— EXERCISE DESCRIPTION —
Copy exactly the lines that run from the one containing "Magicians: The Devil’s Deal (2027)" through the end of the entries, both ends included.

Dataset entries

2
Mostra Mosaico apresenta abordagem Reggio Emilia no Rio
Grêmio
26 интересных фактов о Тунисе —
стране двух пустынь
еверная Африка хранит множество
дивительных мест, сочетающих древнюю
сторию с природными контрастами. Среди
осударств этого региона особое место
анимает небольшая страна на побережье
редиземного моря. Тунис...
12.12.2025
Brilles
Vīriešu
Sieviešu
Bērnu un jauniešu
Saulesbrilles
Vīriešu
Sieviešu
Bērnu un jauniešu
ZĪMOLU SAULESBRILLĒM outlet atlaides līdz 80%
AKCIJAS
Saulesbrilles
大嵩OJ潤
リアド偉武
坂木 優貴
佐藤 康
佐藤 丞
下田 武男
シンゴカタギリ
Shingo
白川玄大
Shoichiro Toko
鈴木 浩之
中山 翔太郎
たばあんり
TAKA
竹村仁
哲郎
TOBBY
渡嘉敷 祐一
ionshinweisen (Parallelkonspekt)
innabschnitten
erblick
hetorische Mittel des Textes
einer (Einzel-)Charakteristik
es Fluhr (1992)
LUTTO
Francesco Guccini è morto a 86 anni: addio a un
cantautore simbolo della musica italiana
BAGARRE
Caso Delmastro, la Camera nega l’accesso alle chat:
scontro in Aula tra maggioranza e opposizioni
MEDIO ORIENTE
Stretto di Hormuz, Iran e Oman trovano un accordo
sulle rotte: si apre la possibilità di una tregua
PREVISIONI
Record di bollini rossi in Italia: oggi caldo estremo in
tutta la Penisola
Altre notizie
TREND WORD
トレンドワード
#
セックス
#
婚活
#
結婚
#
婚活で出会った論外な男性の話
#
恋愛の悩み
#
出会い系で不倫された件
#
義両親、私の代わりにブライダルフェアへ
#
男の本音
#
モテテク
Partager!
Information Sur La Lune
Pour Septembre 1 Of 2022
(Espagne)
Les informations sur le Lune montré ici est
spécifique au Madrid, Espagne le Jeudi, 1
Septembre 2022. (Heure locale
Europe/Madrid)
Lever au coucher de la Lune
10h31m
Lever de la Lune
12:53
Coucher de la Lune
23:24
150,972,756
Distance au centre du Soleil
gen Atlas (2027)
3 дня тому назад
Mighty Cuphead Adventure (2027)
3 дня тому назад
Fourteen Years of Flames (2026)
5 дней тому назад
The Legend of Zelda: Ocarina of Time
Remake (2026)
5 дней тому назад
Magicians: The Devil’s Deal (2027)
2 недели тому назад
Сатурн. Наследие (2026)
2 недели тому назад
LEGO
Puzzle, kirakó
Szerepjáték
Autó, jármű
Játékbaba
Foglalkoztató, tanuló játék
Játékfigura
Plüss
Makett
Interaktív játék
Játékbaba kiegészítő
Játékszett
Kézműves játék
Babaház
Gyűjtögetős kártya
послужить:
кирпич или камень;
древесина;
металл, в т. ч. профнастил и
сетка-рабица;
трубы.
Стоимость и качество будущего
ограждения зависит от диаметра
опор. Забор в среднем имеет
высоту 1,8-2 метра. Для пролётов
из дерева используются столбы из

— SOLUTION TO THIS TASK —
Magicians: The Devil’s Deal (2027)
2 недели тому назад
Сатурн. Наследие (2026)
2 недели тому назад
LEGO
Puzzle, kirakó
Szerepjáték
Autó, jármű
Játékbaba
Foglalkoztató, tanuló játék
Játékfigura
Plüss
Makett
Interaktív játék
Játékbaba kiegészítő
Játékszett
Kézműves játék
Babaház
Gyűjtögetős kártya
послужить:
кирпич или камень;
древесина;
металл, в т. ч. профнастил и
сетка-рабица;
трубы.
Стоимость и качество будущего
ограждения зависит от диаметра
опор. Забор в среднем имеет
высоту 1,8-2 метра. Для пролётов
из дерева используются столбы из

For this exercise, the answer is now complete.